Excerpt to read:
────────────────────

Set the MDE for your experiment | Amplitude Experiment

This article helps you:

Identify the logic behind setting an MDE so you can more confidently run your experiment

Before you run a experiment, set an MDE (minimum detectable effect) to estimate how you'll measure success. Think of MDE as the minimum change you're hoping to see by running your experiment. Without a fail-safe calculation available for the MDE, it can be tricky to set one. With Amplitude Experiment, the default MDE is 2%; however, as the MDE is strictly linked to your unique business needs, be thoughtful during each experiment's design phase. Considerations for setting the MDE should include the recommendation metric and any associated risks.

MDE and the experiment type

When you create your experiment, you select between two experiment types: A/B test or Multi-Armed Bandit.

The following case study examines how the goal type can alter the MDE.

The marketing director of a small arts organization is using Amplitude Experiment to help plan updates to a ticketing management system. With no data science team, the director chooses if you need experiments and, if so, how best to run them. The anticipated updates are:

Adding a "quick checkout" option on event pages, to increase conversion of page visits to ticket sales for logged-in users.
Adding a new payment option during check out for all users.

Because the goal of the first update is to increase conversion rates, a success metric is appropriate here. That metric should tell the marketing director whether the new button is in the right place and visible enough to meet the conversion rate goal. The marketing director notes that their next fiscal quarter goal is to increase ticket sale revenue by 3%. These company goals are important when planning for the success metric, and steer the test's direction to *increase and the MDE to 3%.

────────────────────

Information given:
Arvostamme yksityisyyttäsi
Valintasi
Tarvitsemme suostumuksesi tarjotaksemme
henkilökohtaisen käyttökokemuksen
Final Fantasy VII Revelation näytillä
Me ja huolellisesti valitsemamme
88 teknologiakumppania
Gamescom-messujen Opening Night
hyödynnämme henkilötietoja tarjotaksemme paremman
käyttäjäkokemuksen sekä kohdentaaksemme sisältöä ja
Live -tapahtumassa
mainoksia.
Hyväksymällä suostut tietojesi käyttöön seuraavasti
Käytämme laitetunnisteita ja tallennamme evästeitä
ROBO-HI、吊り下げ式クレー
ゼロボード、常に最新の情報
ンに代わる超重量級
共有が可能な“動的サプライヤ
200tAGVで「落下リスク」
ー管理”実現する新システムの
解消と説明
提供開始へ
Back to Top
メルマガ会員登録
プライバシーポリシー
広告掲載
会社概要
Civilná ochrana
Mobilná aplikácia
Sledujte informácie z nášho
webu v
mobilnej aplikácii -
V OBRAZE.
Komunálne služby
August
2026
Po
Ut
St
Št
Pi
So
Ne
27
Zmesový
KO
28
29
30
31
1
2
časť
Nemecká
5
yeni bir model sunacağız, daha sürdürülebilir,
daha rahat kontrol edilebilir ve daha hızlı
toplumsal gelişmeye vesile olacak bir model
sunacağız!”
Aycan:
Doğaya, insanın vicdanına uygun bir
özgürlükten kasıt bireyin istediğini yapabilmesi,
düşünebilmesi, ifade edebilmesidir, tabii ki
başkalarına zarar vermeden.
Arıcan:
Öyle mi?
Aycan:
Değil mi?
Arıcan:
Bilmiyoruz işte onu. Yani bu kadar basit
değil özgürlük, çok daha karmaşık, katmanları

────────────────────

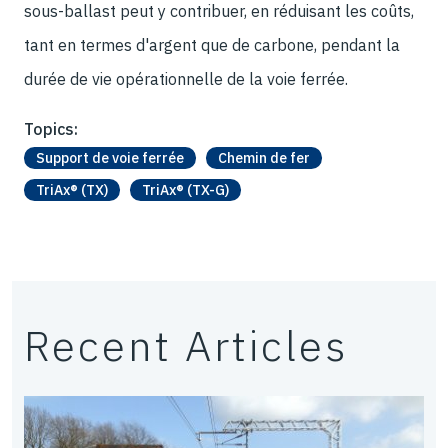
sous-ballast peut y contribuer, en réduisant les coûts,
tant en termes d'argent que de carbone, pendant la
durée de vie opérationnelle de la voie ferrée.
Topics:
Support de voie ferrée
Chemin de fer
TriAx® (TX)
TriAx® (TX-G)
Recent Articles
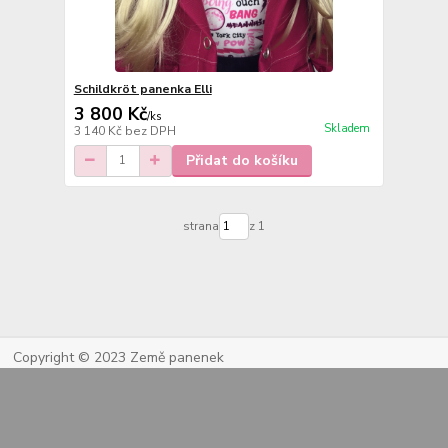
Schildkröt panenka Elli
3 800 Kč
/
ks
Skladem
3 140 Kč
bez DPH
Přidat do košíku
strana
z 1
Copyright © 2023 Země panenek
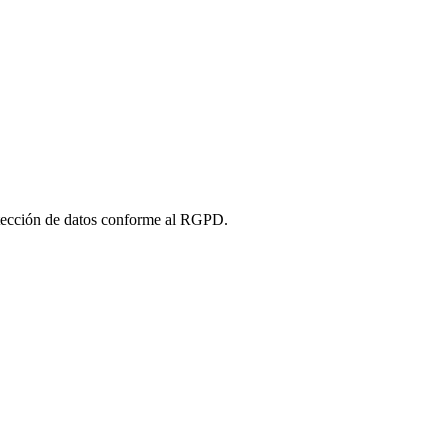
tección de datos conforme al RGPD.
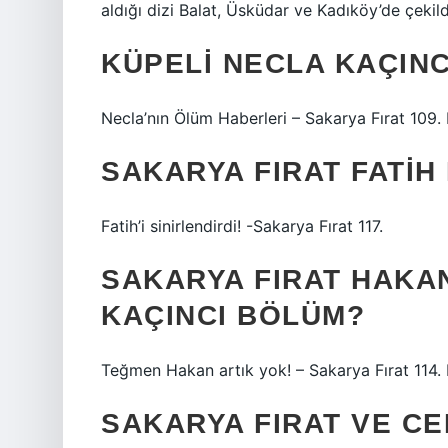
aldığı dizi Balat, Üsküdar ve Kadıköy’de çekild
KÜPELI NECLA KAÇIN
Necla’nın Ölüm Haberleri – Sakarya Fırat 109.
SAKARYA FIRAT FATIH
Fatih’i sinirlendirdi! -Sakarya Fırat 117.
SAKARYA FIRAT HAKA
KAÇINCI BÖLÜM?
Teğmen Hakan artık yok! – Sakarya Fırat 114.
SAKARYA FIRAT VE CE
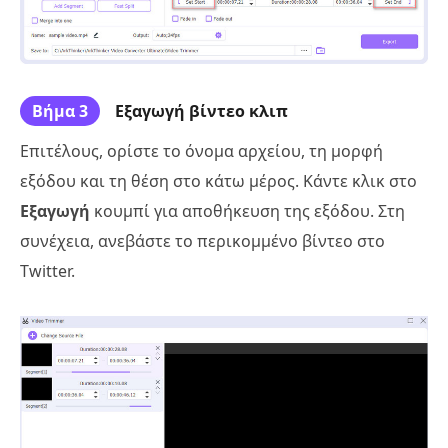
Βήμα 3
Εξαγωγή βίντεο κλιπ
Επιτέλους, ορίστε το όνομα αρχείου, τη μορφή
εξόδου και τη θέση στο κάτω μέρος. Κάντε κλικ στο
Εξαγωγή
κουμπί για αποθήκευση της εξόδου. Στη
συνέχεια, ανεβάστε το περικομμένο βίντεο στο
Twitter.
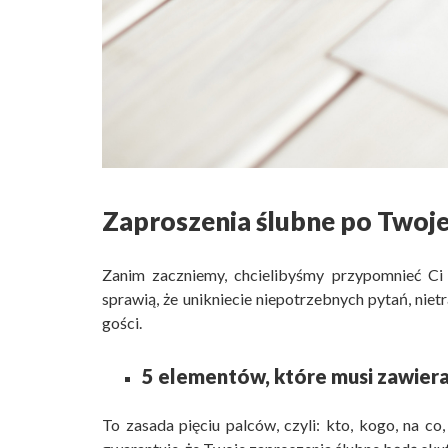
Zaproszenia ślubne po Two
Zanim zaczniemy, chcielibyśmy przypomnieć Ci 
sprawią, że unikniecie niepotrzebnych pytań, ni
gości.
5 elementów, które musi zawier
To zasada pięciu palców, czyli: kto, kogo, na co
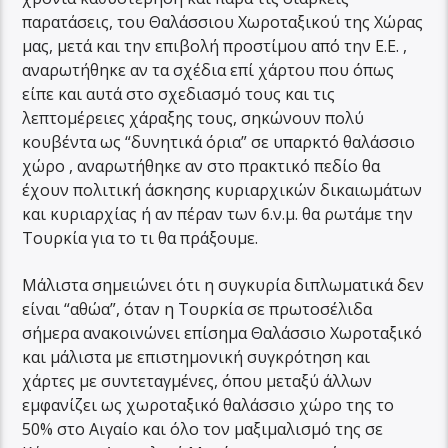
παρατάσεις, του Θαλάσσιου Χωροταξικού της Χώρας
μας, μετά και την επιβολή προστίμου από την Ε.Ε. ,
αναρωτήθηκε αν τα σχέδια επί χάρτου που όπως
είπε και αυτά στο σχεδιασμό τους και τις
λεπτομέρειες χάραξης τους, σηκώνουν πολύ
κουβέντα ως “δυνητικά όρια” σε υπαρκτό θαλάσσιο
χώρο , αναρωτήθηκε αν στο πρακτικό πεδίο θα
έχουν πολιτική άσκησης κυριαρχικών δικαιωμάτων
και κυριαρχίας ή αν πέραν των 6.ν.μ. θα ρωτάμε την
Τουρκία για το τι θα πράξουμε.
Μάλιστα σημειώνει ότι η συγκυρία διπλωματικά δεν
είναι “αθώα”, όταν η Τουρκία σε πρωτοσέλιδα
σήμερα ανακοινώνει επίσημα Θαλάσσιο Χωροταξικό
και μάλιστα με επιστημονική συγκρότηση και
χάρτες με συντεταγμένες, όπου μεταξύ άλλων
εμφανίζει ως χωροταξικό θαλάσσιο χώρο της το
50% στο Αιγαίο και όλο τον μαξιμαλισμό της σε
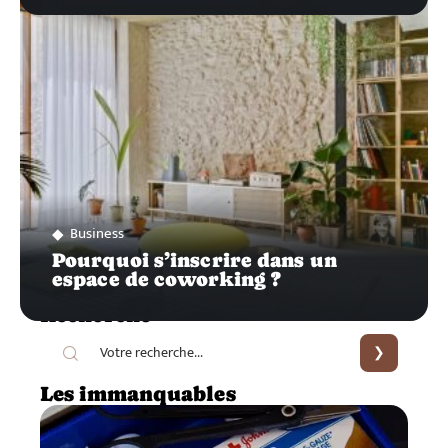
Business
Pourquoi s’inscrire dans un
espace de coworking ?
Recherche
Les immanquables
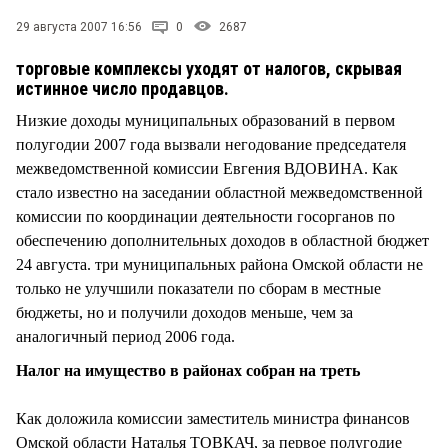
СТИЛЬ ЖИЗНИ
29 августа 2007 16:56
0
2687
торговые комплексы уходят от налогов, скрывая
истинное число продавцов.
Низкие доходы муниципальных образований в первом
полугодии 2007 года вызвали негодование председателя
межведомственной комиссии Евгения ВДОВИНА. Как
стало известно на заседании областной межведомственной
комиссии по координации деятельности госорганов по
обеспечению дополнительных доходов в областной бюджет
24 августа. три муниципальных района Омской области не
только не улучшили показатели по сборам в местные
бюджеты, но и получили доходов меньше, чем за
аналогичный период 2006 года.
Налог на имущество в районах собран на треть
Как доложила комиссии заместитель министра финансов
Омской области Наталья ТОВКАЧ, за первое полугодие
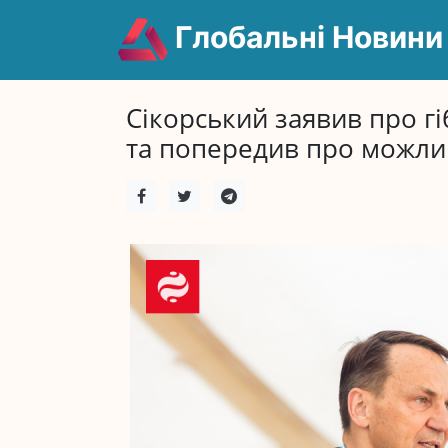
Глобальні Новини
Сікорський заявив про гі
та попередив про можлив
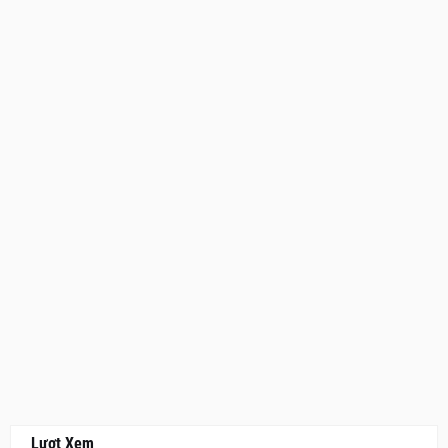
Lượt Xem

────────────────────

Using the information:
1/ Answer these questions about the Amplitude Experiment article on setting an MDE:
(a) What is the default MDE in Amplitude Experiment?
(b) Which two experiment types can you choose between when you create an experiment?
(c) What is the marketing director's goal for the next fiscal quarter?
2/ Can you extend the Amplitude Experiment article on setting an MDE, starting after its last sentence?
The records have nothing to do with the article on setting an MDE.

Responses to the tasks:
1/
(a) 2%
(b) A/B test or Multi-Armed Bandit
(c) To increase ticket sale revenue by 3%

2/
The second update is needed to meet financial requirements. As a non-negotiable enhancement to the checkout process, a guardrail metric may help confirm that the additional payment method doesn't decrease completed sales for users in that process. Over the last four fiscal quarters, an average of 1% of users abandoned checkout after starting the process. Therefore, this guardrail metric would have a direction set to decrease and an MDE set to 1%.

Note

If running a T-test, Amplitude's duration estimator can also help set the MDE: Give yourself one month to run the experiment to get the estimated MDE.

MDE and the recommendation metric

In Amplitude, the MDE is relative to the control mean of the recommendation metric. For example, if the conversion rate for the control group is 10%, an MDE of 2% (0.2) would mean that a change would be detected if the rate moved outside of the range 9.8% to 10.2%.

Refer to the case study from the previous section. Consider how the recommendation metric of ticket sales may require a change in the MDE if:

The hypothesis testing experiment runs during an annual discount on ticket prices.
The number of varying event tickets, which is positively correlated to ticket sales, is significantly smaller than previous fiscal quarters.
The experiment runs during a global pandemic where large in-person gatherings are prohibited.

You must consider any unique business needs and circumstances when planning for an experiment and setting the MDE. One goal of any experiment should be to cause as little harm as possible.

Note

You can also set the MDE when analyzing your experiment results.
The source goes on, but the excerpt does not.